Then. After reading it. Read it again to be sure you've got it. It's dense with best practices.

Now that you've read it, make yourself a Quality Engineering checklist.

I. Codebase: One codebase tracked in revision control, many deploys
II. Dependencies: Explicitly declare and isolate dependencies
III. Config: Store config in the environment
IV. Backing services: Treat backing services as attached resources
V. Build, release, run: Strictly separate build and run stages
VI. Processes: Execute the app as one or more stateless processes
VII. Port binding: Export services via port binding
VIII. Concurrency: Scale out via the process model
IX. Disposability: Maximize robustness with fast startup and graceful shutdown
X. Dev/prod parity: Keep development, staging, and production as similar as possible
XI. Logs: Treat logs as event streams
XII. Admin processes: Run admin/management tasks as one-off processes

If your app doesn't follow all of these patterns, you've got technical debt to work off. Start by posting the debt remediation stories in Jira (or whatever you're using.)

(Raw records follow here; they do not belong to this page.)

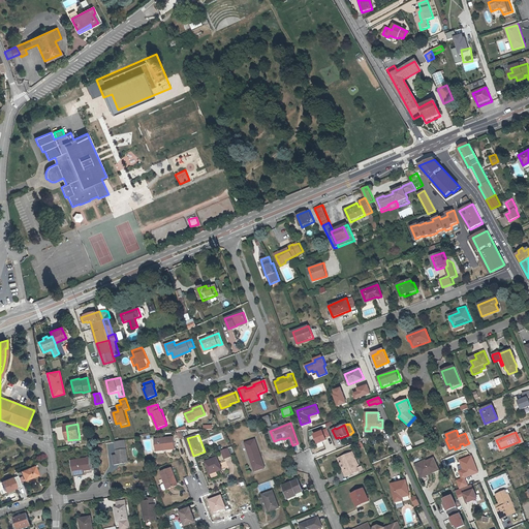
[(166,447),(176,446),(175,436),(157,438),(158,450),(166,449),(166,447)]
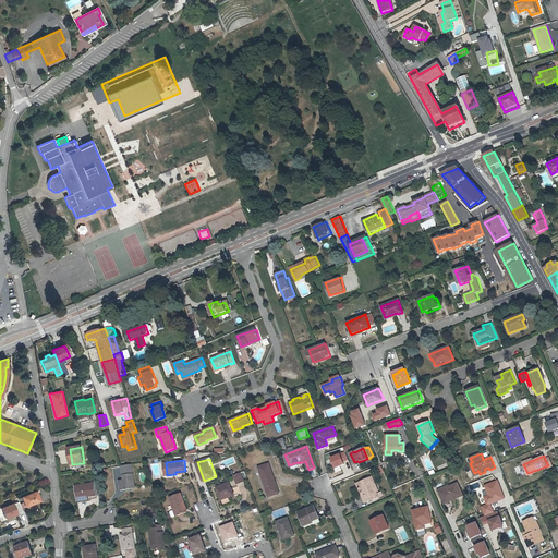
[(264,480),(275,475),(270,462),(259,466),(264,480)]
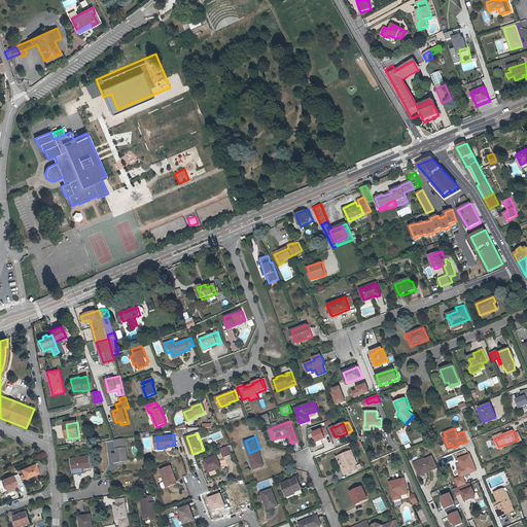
[(129,460),(126,440),(114,441),(118,462),(129,460)]
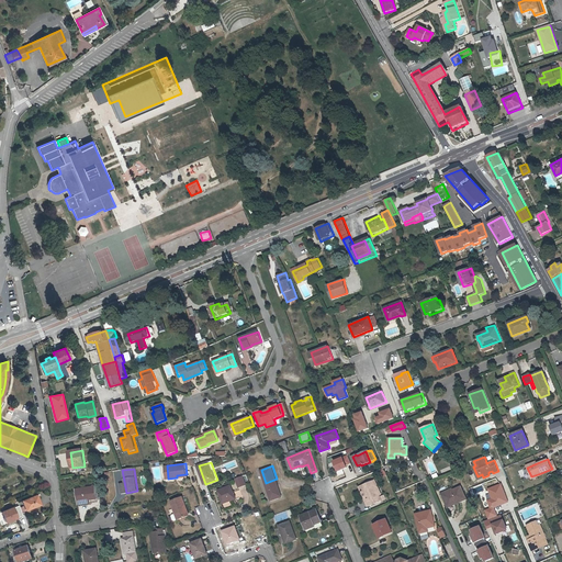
[(247,485),(244,476),(237,479),(240,487),(247,485)]
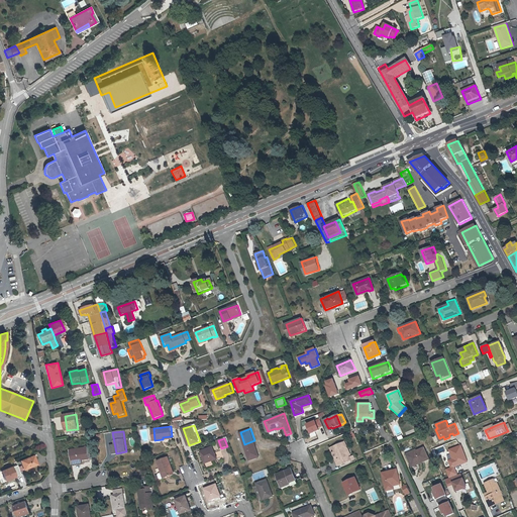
[(260,456),(254,440),(244,444),(249,459),(260,456)]
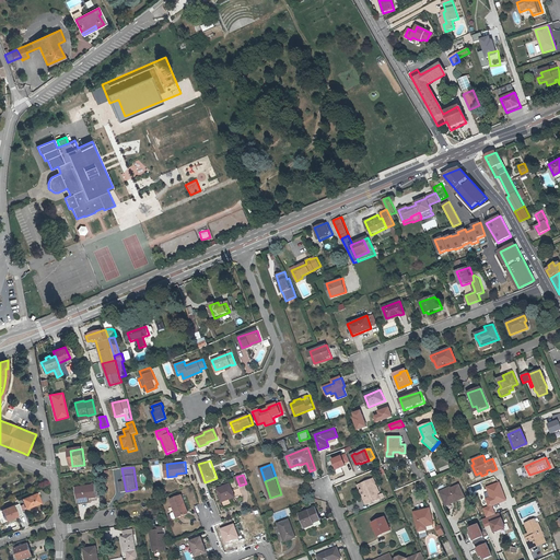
[(368,498),(364,500),(368,505),(380,500),(377,494),(380,493),(373,479),(361,485),(364,490),(368,498)]
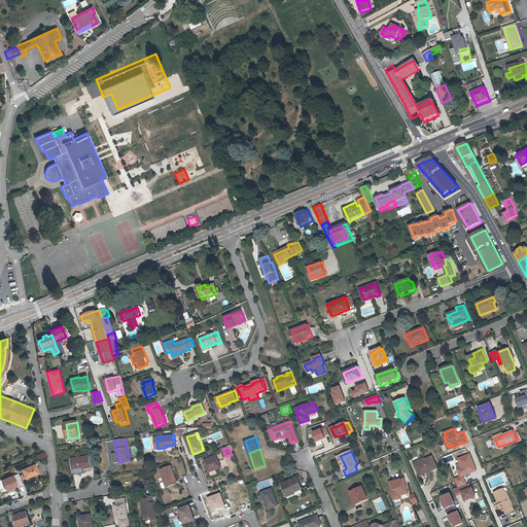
[(73,470),(84,468),(92,467),(95,466),(93,455),(71,459),(73,470)]
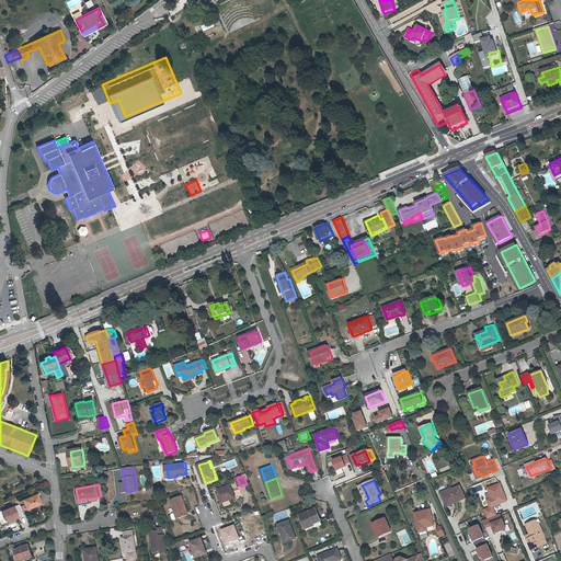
[(238,499),(232,485),(219,490),(225,503),(238,499)]
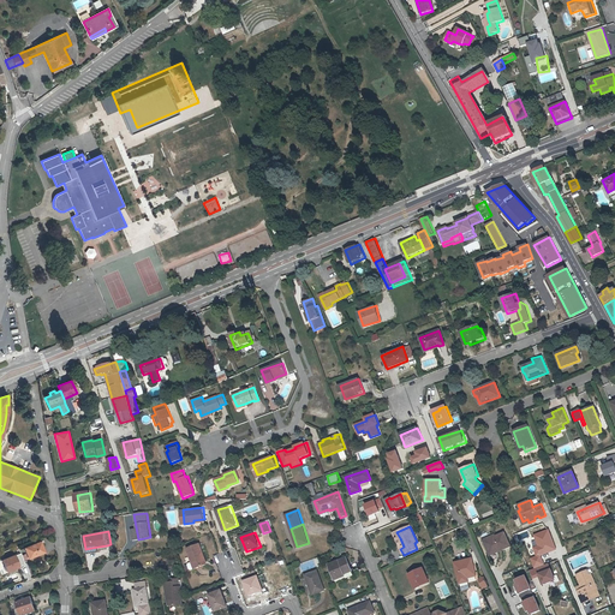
[(489,541),(495,553),(511,547),(505,532),(495,536),(496,539),(491,542),(490,539),(489,541)]
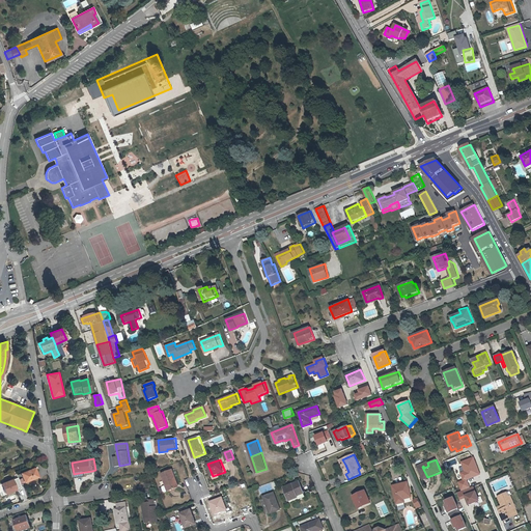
[(422,467),(418,468),(423,479),(427,477),(422,467)]
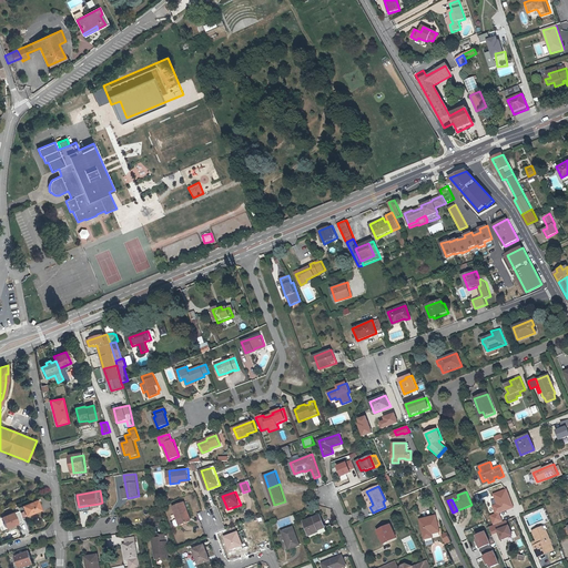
[(23,509),(24,511),(21,514),(22,518),(41,510),(37,501),(22,507),(23,509)]
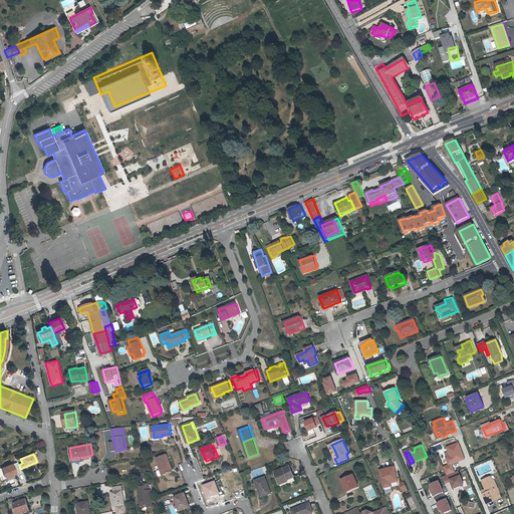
[(172,462),(169,454),(158,458),(164,475),(174,472),(171,463),(172,462)]
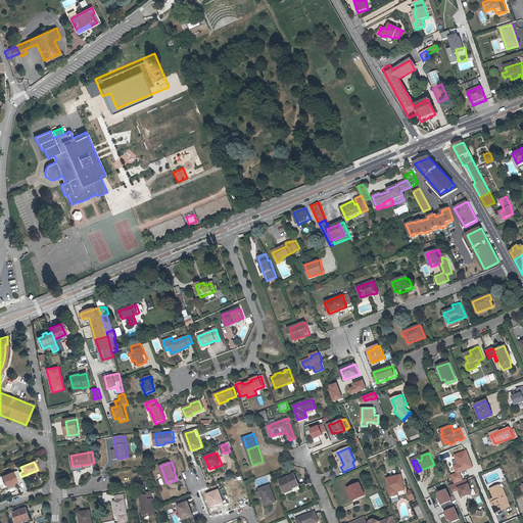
[(6,487),(17,483),(13,472),(1,476),(6,487)]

I've got config issues left, right, and center. Numerous assumptions include the URL's for RESTful services on which my RESTful services rely: this is not good.

Some of these things, however, are a done deed in the Python/Flask world with no real thinking required.

  • Build, release, run - done
  • Processes - done
  • Port binding - done
  • Disposability - done

Other things require some care. And the config is something that I've really got to fix.